#### [Exercise instructions]
Copy the lines below exactly. Start at the first and finish with the line containing "Albina are mai mu".

** Opening Exercise data block **

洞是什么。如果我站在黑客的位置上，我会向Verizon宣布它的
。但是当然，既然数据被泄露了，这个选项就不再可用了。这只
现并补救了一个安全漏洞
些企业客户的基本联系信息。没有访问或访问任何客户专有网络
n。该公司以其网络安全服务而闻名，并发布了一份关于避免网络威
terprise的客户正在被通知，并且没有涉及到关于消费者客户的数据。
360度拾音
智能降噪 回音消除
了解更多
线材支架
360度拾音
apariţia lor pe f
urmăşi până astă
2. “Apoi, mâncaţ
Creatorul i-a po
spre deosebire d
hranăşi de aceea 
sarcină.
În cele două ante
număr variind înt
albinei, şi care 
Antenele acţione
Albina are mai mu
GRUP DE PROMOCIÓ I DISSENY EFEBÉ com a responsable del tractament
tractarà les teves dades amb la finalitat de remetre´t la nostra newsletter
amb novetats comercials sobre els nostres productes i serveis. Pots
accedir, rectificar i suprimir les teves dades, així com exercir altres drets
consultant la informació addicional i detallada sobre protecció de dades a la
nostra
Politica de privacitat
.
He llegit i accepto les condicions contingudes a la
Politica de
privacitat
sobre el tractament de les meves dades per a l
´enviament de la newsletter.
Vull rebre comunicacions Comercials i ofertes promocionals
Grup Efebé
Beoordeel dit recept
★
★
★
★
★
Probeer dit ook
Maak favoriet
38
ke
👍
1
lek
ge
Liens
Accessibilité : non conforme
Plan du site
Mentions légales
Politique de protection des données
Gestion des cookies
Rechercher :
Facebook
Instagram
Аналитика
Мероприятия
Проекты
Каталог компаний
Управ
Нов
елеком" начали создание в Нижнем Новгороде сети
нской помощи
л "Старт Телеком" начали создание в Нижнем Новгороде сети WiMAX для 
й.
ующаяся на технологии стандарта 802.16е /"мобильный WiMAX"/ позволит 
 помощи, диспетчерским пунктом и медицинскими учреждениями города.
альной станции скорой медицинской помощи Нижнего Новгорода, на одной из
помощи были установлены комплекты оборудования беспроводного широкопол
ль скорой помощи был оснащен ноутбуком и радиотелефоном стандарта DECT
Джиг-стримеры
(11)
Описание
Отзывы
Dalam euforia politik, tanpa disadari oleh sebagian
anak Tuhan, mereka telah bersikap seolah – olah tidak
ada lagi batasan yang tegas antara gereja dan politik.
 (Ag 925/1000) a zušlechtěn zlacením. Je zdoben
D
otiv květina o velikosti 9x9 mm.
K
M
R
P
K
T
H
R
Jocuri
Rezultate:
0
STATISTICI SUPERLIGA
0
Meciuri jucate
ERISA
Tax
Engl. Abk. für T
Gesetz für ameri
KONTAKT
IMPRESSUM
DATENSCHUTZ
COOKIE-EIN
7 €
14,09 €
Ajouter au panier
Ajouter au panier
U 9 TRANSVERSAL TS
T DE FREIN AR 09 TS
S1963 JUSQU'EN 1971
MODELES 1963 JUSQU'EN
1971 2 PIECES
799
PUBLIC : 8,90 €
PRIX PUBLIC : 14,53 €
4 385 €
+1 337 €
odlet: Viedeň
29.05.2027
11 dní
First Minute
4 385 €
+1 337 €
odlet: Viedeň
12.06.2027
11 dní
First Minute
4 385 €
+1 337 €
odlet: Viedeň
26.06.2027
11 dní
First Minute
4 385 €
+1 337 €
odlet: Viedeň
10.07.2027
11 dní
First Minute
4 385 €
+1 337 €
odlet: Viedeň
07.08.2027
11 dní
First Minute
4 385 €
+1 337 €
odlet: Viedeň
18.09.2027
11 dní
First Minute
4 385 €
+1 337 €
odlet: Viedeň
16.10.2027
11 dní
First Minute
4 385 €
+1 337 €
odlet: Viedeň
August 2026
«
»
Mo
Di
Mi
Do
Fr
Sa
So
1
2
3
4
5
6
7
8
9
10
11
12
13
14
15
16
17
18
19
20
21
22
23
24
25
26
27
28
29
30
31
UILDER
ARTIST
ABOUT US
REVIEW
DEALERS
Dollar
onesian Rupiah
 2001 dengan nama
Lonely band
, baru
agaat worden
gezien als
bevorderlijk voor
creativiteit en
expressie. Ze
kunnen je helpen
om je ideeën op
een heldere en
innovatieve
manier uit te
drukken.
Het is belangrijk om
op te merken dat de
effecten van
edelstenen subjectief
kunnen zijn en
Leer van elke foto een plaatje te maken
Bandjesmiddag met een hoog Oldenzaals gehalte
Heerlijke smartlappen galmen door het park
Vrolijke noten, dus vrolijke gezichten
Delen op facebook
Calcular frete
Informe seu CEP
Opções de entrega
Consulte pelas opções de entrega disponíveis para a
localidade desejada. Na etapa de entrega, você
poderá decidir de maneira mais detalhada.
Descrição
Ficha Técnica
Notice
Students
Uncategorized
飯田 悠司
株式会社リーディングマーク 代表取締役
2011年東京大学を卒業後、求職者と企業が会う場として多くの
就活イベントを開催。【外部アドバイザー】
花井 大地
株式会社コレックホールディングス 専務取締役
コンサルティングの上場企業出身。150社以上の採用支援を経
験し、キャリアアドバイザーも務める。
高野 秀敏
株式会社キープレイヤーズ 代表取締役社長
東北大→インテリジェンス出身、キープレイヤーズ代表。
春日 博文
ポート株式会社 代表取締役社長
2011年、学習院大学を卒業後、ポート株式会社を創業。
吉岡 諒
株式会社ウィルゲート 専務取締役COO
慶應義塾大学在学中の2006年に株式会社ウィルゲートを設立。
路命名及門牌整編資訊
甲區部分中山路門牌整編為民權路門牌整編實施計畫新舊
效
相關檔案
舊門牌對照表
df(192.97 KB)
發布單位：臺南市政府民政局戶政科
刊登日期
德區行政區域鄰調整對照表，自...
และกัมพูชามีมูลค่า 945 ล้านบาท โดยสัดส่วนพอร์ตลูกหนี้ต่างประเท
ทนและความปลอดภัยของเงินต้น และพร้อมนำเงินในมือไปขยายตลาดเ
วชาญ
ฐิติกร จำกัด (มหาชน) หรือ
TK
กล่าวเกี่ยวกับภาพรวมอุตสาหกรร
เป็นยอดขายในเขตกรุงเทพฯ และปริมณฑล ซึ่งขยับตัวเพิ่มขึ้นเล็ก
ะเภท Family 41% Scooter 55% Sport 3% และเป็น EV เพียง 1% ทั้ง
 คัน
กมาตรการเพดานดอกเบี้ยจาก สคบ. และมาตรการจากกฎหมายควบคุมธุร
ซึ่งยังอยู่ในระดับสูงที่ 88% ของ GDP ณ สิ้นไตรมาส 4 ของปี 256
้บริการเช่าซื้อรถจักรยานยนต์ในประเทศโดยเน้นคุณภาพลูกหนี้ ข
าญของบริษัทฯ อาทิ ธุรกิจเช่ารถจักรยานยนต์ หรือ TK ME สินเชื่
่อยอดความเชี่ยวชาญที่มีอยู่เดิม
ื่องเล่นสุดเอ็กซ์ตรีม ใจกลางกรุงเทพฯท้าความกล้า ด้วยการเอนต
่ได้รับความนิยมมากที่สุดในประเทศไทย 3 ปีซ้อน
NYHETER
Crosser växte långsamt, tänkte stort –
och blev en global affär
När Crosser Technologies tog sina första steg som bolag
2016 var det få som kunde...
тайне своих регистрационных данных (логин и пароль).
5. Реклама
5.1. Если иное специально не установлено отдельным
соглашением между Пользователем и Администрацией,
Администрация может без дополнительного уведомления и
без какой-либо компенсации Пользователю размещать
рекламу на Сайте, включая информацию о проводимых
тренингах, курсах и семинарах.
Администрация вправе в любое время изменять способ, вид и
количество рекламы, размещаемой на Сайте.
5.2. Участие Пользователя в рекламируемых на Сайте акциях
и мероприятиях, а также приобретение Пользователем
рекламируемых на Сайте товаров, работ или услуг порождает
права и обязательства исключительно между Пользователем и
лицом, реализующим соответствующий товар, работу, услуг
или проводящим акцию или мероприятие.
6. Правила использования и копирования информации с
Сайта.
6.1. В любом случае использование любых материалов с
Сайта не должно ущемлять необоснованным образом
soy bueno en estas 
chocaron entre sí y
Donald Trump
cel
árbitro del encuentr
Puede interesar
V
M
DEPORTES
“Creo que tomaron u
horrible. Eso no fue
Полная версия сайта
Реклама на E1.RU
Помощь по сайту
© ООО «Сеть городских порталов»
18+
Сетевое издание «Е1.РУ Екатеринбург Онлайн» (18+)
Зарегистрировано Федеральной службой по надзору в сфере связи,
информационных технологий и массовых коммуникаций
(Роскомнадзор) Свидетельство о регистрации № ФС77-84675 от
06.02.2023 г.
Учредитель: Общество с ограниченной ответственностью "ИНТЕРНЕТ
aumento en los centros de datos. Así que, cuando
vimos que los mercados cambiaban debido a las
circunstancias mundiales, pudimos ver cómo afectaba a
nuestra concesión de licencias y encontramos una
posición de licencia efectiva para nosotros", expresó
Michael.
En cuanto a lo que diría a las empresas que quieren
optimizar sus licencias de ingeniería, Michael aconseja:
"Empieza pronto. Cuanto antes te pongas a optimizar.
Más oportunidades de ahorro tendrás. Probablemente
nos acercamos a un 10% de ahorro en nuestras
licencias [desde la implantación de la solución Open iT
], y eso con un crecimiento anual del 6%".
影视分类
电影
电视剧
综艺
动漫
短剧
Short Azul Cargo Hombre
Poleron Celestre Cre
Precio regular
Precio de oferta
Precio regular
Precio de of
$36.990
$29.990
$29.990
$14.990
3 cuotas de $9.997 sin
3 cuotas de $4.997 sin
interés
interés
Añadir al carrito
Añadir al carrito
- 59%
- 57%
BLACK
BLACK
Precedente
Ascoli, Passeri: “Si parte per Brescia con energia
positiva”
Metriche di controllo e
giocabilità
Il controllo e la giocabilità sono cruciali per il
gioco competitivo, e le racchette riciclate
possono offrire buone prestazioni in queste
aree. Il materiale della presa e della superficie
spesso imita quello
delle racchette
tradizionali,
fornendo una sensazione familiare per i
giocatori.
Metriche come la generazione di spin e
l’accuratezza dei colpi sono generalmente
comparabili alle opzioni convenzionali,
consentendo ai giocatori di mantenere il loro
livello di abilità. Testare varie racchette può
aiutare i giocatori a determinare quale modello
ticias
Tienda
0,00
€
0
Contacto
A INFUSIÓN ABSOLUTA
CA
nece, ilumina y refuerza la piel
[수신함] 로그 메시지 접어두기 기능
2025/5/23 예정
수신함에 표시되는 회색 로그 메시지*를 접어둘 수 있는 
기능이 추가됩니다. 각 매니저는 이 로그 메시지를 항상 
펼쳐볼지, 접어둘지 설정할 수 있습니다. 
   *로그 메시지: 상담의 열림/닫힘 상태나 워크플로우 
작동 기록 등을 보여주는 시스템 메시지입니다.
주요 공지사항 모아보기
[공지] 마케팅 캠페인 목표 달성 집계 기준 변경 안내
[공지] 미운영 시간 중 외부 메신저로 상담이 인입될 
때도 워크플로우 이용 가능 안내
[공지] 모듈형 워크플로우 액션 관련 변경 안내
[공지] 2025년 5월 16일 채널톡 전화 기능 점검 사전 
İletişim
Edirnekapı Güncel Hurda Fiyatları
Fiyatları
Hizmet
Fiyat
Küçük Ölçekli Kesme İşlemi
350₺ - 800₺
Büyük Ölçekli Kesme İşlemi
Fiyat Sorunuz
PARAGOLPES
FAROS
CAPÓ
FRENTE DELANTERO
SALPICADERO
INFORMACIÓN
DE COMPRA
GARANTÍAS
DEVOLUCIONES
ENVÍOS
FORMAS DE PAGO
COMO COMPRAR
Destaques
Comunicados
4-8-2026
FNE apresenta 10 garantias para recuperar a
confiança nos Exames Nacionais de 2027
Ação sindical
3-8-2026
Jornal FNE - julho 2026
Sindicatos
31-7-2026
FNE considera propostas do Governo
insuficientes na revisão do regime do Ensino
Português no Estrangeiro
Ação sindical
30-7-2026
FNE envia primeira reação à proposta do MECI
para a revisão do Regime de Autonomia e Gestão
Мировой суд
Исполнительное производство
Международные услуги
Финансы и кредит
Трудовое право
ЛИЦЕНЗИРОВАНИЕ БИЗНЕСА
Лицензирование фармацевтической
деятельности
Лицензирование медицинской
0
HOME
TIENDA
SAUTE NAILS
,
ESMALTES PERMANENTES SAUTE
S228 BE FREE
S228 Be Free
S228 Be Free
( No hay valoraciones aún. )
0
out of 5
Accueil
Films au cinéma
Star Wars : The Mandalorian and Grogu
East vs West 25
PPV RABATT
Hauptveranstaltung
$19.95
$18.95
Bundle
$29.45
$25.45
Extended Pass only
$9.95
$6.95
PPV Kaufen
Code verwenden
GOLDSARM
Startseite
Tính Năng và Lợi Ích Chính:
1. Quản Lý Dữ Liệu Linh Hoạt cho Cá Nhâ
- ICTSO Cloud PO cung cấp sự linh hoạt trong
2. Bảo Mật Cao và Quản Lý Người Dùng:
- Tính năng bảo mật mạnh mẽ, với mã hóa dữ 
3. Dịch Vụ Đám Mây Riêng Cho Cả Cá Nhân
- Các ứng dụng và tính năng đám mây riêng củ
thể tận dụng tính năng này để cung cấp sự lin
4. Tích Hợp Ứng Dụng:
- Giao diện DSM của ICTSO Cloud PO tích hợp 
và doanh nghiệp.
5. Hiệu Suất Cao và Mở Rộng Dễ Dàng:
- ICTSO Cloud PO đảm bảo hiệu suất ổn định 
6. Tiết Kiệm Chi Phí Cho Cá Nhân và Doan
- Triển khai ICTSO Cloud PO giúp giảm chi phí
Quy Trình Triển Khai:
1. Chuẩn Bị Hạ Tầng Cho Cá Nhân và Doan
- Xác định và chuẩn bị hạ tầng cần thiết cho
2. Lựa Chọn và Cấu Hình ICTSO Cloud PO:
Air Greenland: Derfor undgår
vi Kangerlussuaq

** Closing Exercise data block **

#### [Answer to this problem]
洞是什么。如果我站在黑客的位置上，我会向Verizon宣布它的
。但是当然，既然数据被泄露了，这个选项就不再可用了。这只
现并补救了一个安全漏洞
些企业客户的基本联系信息。没有访问或访问任何客户专有网络
n。该公司以其网络安全服务而闻名，并发布了一份关于避免网络威
terprise的客户正在被通知，并且没有涉及到关于消费者客户的数据。
360度拾音
智能降噪 回音消除
了解更多
线材支架
360度拾音
apariţia lor pe f
urmăşi până astă
2. “Apoi, mâncaţ
Creatorul i-a po
spre deosebire d
hranăşi de aceea 
sarcină.
În cele două ante
număr variind înt
albinei, şi care 
Antenele acţione
Albina are mai mu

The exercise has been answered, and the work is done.